Stored items from a collection

___

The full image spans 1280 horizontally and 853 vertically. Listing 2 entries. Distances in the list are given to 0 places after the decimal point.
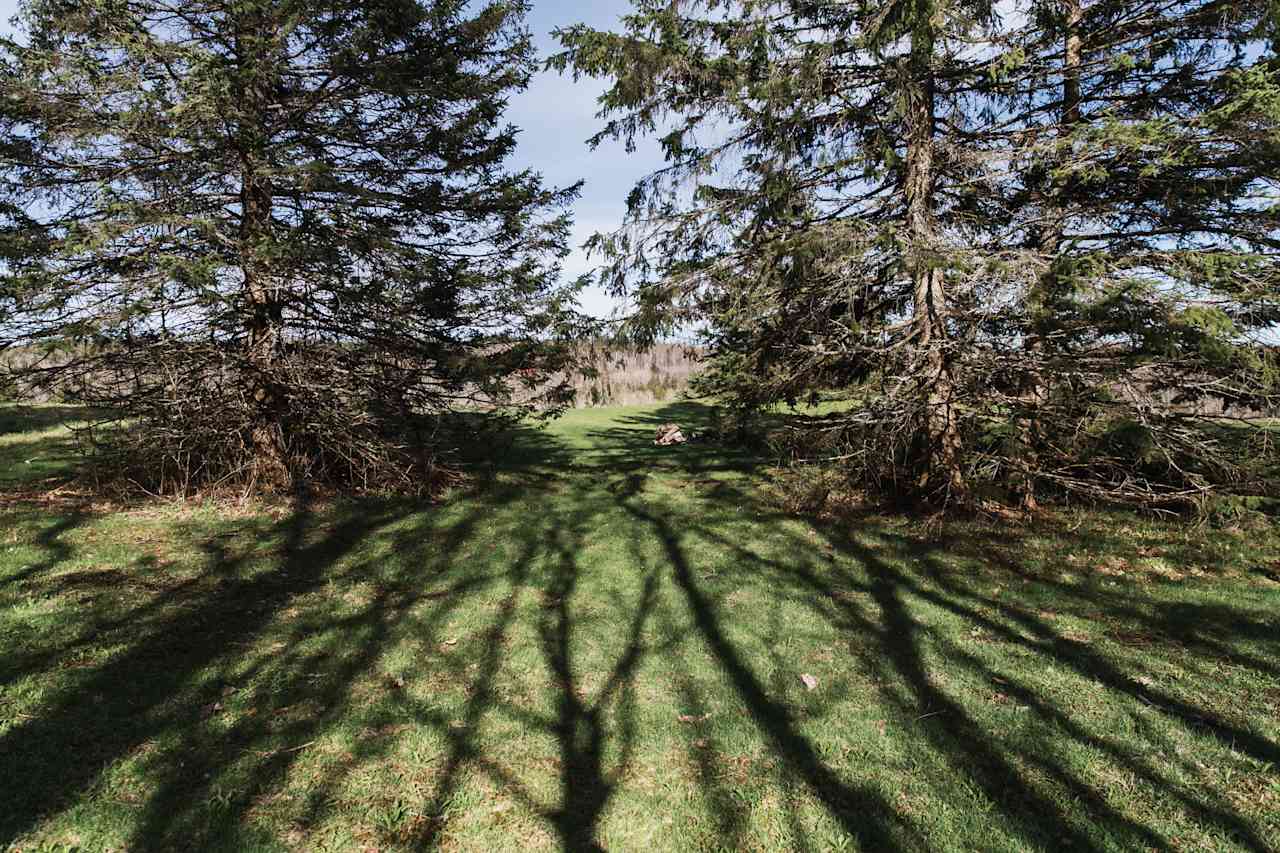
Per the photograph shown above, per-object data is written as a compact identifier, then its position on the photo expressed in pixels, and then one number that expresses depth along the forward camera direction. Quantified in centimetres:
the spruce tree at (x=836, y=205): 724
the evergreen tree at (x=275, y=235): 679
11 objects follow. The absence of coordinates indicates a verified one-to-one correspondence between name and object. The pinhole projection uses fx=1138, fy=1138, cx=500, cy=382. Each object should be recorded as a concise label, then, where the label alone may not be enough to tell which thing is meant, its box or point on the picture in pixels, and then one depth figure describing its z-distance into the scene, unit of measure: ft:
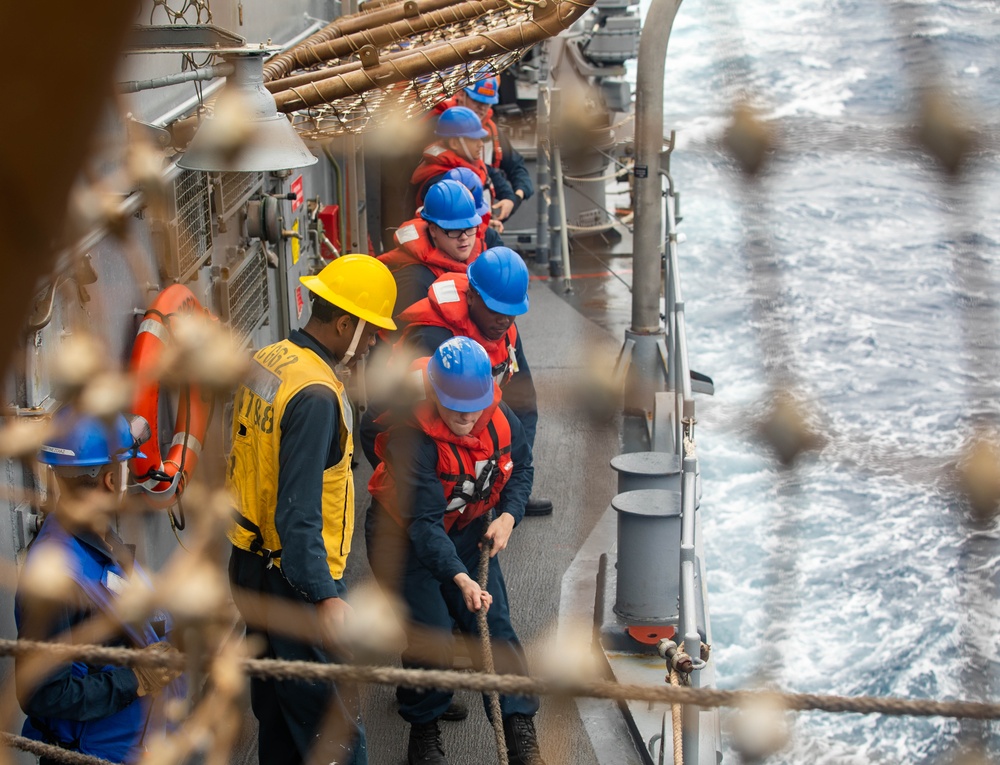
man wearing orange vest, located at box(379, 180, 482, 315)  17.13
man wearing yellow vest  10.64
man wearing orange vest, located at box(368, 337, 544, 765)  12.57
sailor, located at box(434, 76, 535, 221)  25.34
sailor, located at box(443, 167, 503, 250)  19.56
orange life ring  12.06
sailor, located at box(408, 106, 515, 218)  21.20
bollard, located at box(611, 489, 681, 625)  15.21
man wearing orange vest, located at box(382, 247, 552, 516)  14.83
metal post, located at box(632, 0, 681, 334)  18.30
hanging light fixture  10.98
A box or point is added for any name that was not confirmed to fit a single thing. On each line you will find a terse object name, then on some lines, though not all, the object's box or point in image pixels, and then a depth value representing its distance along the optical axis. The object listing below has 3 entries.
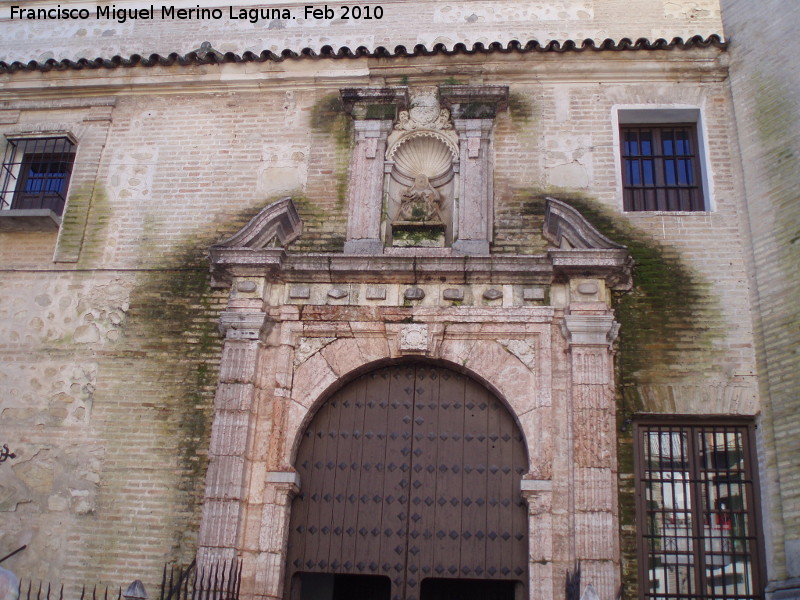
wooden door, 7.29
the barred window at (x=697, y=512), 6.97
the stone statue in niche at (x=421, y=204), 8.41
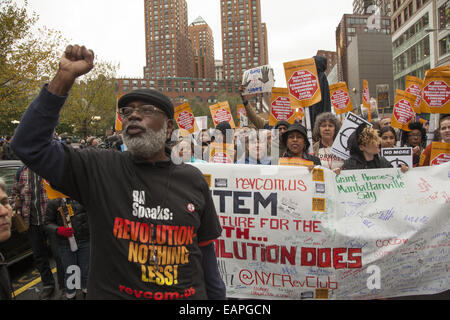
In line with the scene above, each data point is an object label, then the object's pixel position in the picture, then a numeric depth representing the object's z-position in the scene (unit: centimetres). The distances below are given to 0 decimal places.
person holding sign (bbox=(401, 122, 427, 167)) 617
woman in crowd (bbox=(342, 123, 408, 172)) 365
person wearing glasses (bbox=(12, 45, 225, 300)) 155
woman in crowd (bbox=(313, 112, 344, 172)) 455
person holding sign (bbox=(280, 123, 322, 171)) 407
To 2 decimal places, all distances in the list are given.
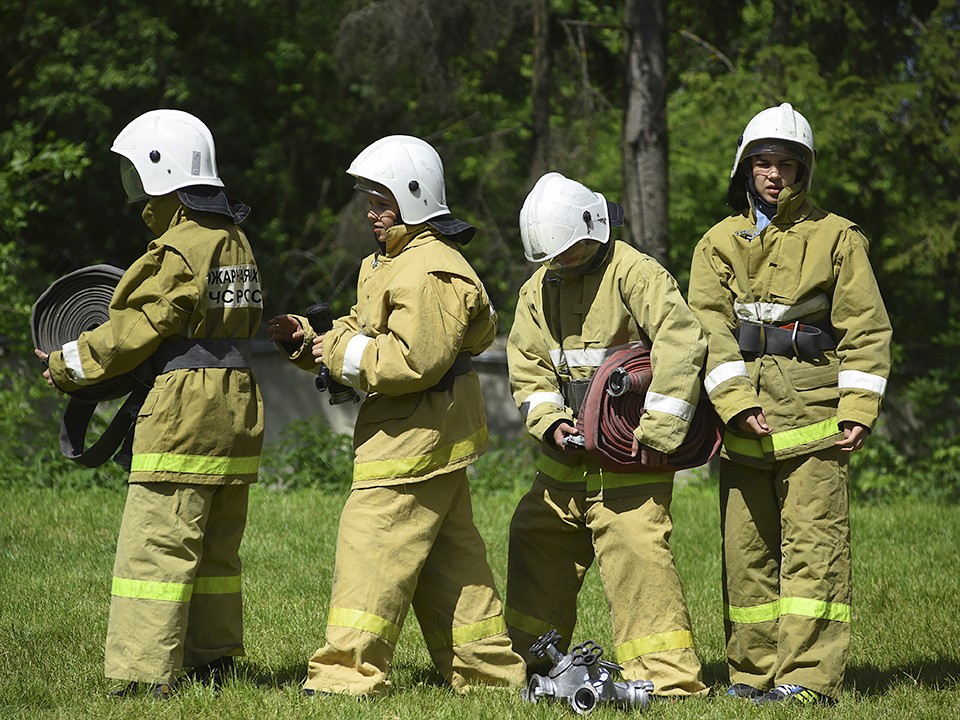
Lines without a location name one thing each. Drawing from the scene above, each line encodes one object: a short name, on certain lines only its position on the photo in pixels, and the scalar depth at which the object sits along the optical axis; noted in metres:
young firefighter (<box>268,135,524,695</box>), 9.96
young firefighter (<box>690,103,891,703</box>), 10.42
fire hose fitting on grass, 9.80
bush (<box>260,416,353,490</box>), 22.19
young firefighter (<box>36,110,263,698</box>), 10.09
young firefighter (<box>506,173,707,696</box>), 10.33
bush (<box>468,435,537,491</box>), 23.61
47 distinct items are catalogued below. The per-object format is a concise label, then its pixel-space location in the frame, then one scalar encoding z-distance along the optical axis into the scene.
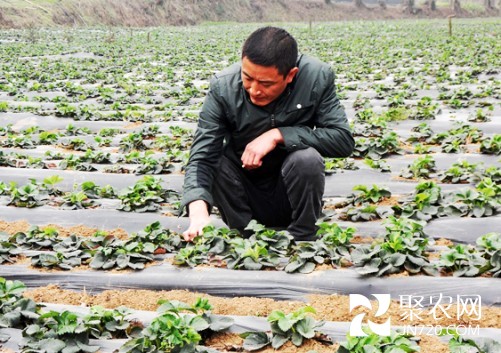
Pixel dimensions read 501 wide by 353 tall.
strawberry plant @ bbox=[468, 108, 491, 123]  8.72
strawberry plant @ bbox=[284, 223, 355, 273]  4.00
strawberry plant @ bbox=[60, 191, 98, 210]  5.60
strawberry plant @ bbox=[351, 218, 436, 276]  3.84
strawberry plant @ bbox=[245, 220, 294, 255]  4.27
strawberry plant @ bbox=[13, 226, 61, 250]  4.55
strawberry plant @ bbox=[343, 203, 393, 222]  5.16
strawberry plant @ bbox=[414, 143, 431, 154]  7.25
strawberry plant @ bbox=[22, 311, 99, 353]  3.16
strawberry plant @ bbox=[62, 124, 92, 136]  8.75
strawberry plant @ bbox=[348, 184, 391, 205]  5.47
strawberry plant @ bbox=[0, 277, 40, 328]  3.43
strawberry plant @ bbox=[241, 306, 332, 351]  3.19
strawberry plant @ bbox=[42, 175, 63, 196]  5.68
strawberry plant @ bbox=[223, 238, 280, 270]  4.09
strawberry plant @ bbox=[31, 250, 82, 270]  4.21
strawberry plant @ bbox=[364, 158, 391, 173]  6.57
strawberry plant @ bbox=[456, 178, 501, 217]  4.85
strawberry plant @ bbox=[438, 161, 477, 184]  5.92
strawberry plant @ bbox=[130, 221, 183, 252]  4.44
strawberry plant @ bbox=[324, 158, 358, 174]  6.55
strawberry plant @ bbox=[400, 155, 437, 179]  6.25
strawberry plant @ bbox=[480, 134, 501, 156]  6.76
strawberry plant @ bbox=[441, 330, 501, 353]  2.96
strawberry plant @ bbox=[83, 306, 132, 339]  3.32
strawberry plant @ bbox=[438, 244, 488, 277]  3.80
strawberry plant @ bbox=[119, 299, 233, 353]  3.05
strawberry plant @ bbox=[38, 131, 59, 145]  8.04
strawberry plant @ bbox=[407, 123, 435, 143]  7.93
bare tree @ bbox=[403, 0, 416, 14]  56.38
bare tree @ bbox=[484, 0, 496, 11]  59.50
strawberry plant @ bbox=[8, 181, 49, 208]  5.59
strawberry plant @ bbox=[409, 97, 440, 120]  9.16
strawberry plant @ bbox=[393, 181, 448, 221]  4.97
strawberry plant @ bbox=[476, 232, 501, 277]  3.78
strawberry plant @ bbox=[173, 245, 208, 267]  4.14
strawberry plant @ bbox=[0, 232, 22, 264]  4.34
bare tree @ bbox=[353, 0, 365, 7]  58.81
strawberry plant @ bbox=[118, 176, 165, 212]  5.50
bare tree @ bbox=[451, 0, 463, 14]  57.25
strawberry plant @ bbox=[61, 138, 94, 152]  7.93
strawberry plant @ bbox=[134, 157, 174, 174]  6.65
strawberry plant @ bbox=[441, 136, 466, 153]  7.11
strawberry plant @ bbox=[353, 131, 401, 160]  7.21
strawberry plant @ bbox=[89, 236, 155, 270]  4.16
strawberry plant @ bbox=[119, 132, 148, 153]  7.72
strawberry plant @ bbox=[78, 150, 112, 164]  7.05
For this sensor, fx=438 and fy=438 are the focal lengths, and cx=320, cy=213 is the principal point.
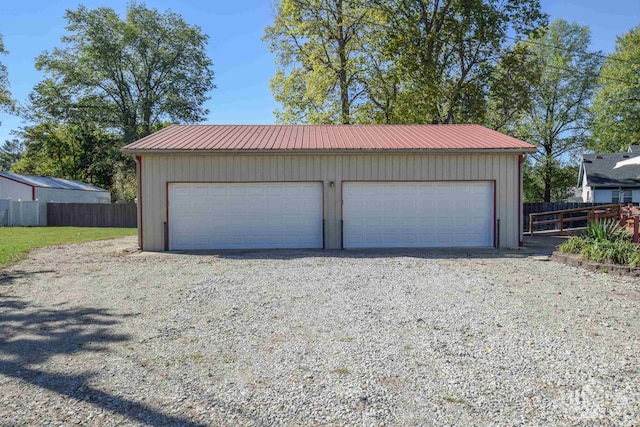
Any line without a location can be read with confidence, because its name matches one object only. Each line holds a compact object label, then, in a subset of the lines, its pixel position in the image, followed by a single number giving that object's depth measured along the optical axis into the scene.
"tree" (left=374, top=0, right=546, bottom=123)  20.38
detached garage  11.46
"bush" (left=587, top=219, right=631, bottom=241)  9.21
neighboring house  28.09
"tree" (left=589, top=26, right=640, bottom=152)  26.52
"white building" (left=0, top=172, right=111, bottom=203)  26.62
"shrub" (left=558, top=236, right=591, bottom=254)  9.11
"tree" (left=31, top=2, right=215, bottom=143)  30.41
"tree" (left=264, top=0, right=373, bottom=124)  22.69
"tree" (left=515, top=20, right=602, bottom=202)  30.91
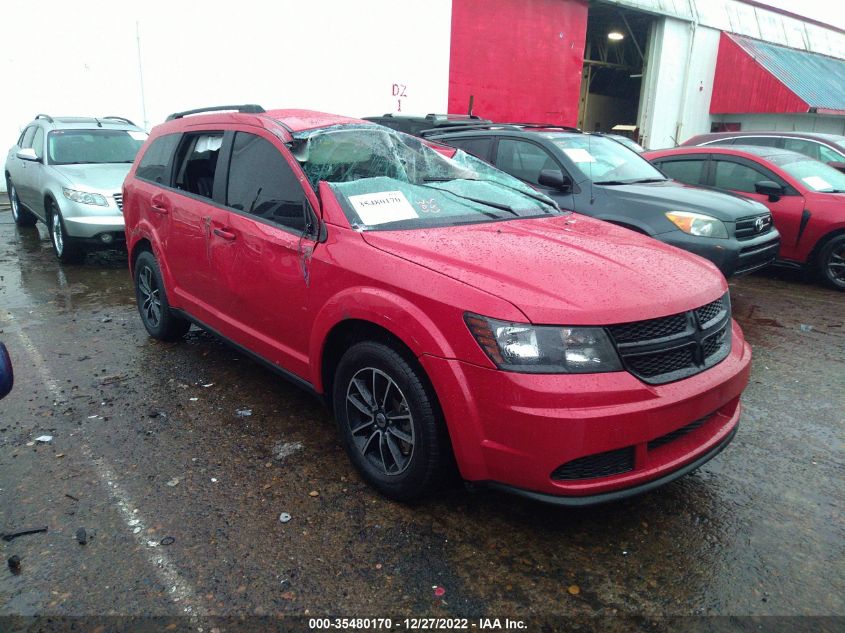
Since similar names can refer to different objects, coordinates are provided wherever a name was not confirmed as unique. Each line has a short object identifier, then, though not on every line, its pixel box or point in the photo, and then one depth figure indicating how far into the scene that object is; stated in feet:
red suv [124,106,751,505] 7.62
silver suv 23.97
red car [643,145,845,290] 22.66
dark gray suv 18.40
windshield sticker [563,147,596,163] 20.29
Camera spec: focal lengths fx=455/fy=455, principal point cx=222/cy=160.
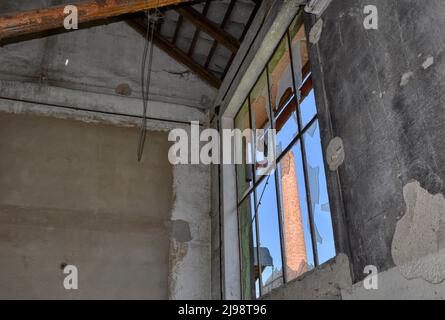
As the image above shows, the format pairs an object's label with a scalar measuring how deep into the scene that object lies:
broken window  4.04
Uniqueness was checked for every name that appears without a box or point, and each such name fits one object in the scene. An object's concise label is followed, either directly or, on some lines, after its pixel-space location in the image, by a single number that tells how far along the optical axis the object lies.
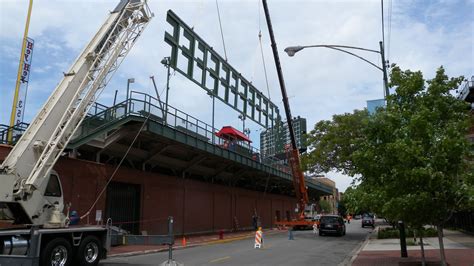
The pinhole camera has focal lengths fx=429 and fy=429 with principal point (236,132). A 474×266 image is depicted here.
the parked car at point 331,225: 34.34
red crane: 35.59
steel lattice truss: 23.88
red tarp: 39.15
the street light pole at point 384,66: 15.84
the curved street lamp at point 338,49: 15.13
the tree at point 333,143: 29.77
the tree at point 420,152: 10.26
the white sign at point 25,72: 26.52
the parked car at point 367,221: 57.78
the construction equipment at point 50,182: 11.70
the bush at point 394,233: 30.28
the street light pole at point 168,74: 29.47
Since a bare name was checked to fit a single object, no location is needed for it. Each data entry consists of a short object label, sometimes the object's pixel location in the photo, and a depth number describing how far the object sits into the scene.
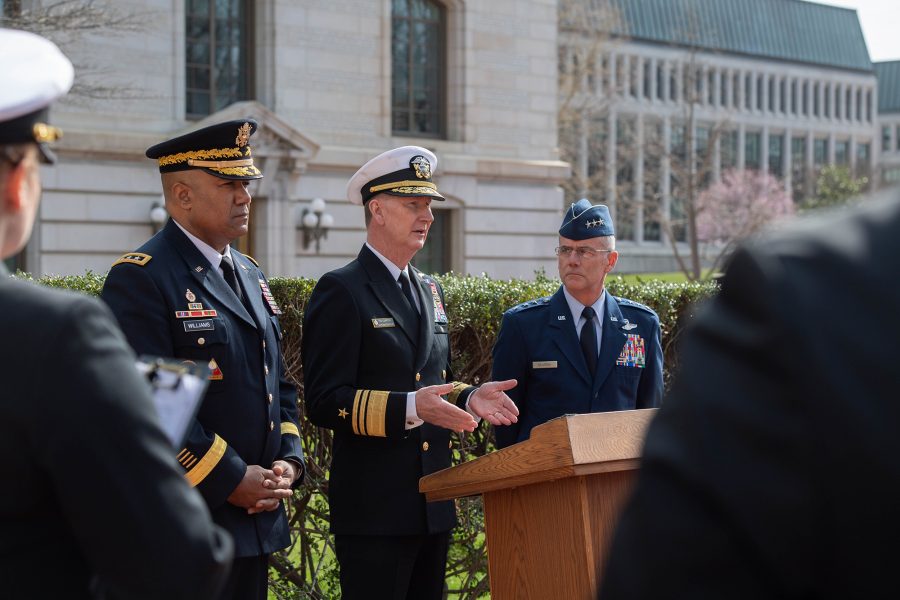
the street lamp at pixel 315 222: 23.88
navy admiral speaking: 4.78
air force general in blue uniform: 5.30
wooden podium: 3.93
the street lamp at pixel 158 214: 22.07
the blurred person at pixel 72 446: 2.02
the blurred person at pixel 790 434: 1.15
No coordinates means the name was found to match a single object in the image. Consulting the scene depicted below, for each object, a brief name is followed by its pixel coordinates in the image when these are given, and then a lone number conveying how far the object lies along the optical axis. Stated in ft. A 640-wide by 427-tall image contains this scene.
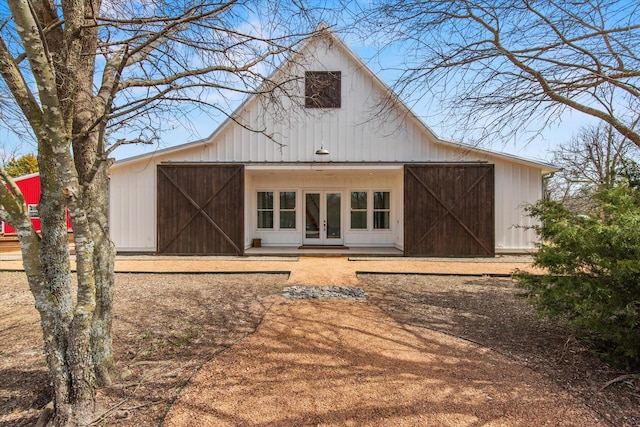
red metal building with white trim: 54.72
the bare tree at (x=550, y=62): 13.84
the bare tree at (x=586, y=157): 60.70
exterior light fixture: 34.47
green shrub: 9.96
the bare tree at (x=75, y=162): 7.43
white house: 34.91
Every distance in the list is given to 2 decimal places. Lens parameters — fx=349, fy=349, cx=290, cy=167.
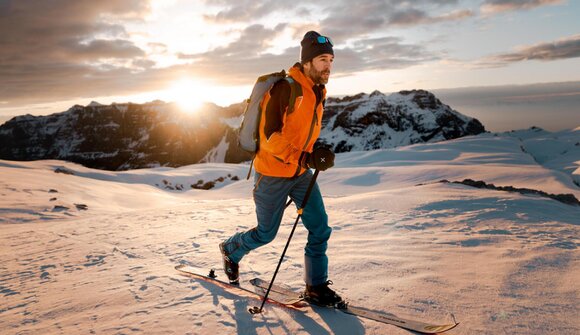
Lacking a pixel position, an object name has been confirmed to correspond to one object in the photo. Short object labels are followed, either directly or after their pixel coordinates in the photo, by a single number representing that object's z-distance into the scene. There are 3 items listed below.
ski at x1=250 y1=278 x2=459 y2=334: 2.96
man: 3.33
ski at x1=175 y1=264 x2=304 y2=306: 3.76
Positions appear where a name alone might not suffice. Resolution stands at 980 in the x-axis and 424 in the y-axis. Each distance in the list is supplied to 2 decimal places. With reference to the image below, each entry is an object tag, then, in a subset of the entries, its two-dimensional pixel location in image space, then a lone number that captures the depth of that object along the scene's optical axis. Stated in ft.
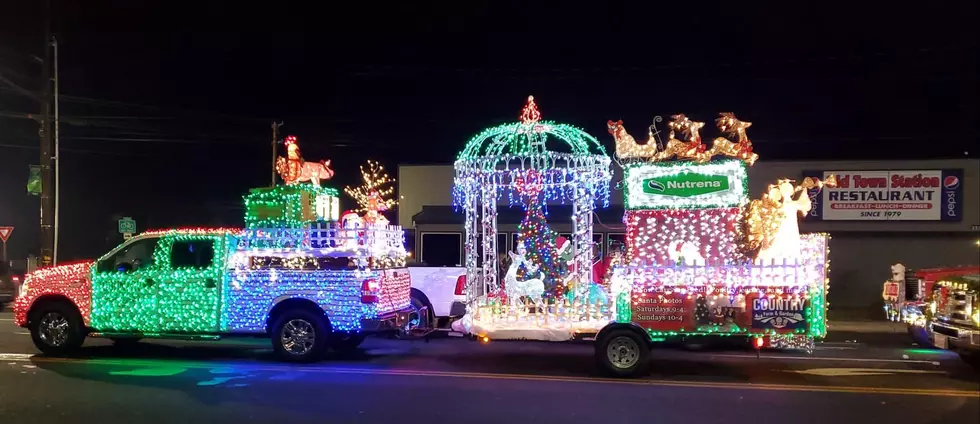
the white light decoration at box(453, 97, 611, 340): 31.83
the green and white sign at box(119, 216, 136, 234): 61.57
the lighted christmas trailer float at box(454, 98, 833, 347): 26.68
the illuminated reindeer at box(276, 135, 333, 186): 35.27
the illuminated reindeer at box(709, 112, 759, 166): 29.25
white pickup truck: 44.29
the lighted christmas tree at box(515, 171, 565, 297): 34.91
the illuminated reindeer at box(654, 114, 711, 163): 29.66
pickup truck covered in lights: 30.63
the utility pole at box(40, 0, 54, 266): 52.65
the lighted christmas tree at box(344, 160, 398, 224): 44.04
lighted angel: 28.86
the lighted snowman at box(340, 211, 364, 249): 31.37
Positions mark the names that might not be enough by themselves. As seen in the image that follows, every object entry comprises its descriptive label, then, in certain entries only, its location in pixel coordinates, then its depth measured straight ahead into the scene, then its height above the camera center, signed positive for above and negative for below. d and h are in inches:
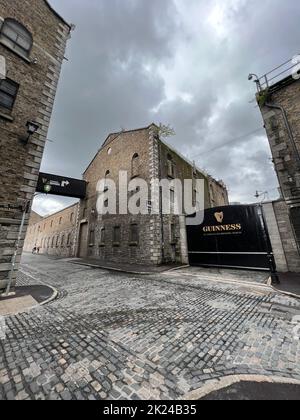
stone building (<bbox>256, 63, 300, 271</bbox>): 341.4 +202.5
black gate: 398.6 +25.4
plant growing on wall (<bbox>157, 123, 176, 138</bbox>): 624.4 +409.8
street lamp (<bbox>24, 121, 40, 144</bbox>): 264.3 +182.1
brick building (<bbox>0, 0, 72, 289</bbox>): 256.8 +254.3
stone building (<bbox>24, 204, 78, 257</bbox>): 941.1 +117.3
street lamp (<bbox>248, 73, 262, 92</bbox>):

___

- [YOUR ASSIGNMENT]:
Nothing but a number should be given for this: how many lines in the entries above contain "orange"?

- [WRITTEN ANSWER]:
4